Pdf Converting, Linux

Table of Contents

Basic Info
Help

cmd:pdftohtml

Basic Info

Usage

pdftohtml -c -noframes test.pdf test.html

Info

Translates pdf documents into html format

Source

http://pdftohtml.sourceforge.net/

Description

Translates pdf files into HTML or XML formats, combined with png images. Supports encrypted pdf files.
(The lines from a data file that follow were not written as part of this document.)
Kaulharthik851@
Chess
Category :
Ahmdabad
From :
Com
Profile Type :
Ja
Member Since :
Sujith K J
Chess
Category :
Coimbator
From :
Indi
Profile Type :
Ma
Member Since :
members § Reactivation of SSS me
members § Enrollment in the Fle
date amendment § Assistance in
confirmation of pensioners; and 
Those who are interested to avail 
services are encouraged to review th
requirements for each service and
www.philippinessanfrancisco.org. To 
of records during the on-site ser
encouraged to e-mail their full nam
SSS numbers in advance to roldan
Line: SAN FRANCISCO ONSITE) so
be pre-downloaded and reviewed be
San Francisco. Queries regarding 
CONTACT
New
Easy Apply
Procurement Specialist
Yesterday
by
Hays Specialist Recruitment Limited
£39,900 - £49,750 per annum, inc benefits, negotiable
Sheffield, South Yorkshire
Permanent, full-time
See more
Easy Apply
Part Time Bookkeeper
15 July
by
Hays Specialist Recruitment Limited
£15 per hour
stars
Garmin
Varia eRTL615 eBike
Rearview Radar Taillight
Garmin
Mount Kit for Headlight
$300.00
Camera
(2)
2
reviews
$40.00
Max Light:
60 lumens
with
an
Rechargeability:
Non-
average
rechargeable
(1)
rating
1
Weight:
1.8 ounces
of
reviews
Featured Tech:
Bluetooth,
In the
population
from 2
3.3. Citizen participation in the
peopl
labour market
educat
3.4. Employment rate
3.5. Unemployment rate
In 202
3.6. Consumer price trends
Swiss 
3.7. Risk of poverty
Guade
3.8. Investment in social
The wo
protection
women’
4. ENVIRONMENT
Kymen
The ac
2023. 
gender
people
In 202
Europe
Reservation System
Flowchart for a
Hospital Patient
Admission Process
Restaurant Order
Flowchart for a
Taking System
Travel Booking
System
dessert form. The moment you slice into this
Tag: interface::commandline, role::sw:utility, use::converting, works-with::text:html, works-with::text:pdf

The pdftohtml (http://www.ra.informatik.uni- stuttgart.de/gosho/pdftohtml/)takes another path. Here, the PDF data is analysed and is converted into an HTMl text file. pdftohtml also detects and converts links in PDF files. Pictures are likewise extracted from the file and built into the appropriate place in the HTML file. The visual and layout quality is not amazing (any formatting information is ignored), but at least the created file can serve as a starting point for subsequent fine-tuning - the only problem with this is that the tool has a strange habit of only putting one word in each line in the HTML code.

Help

Support

mailing list

Quick Help

pdftohtml version 0.36 http://pdftohtml.sourceforge.net/, based on Xpdf version 2.02

Usage: pdftohtml [options] <PDF-file> [<html-file> <xml-file>]
 -f <int>          : first page to convert
 -l <int>          : last page to convert
 -q                : don't print any messages or errors
 -h                : print usage information
 -help             : print usage information
 -p                : exchange .pdf links by .html
 -c                : generate complex document
 -i                : ignore images
 -noframes         : generate no frames
 -stdout           : use standard output
 -zoom <fp>        : zoom the pdf document (default 1.5)
 -xml              : output for XML post-processing
 -hidden           : output hidden text
 -nomerge          : do not merge paragraphs
 -enc <string>     : output text encoding name
 -dev <string>     : output device name for Ghostscript (png16m, jpeg etc)
 -v                : print copyright and version info
 -opw <string>     : owner password (for encrypted files)
 -upw <string>     : user password (for encrypted files)
 -nodrm            : override document DRM settings

Detail Help

Without "-c: generate complex document", it'd be 10 times faster. But it'll loose all the type-setting info, only bare minimum content and links are left.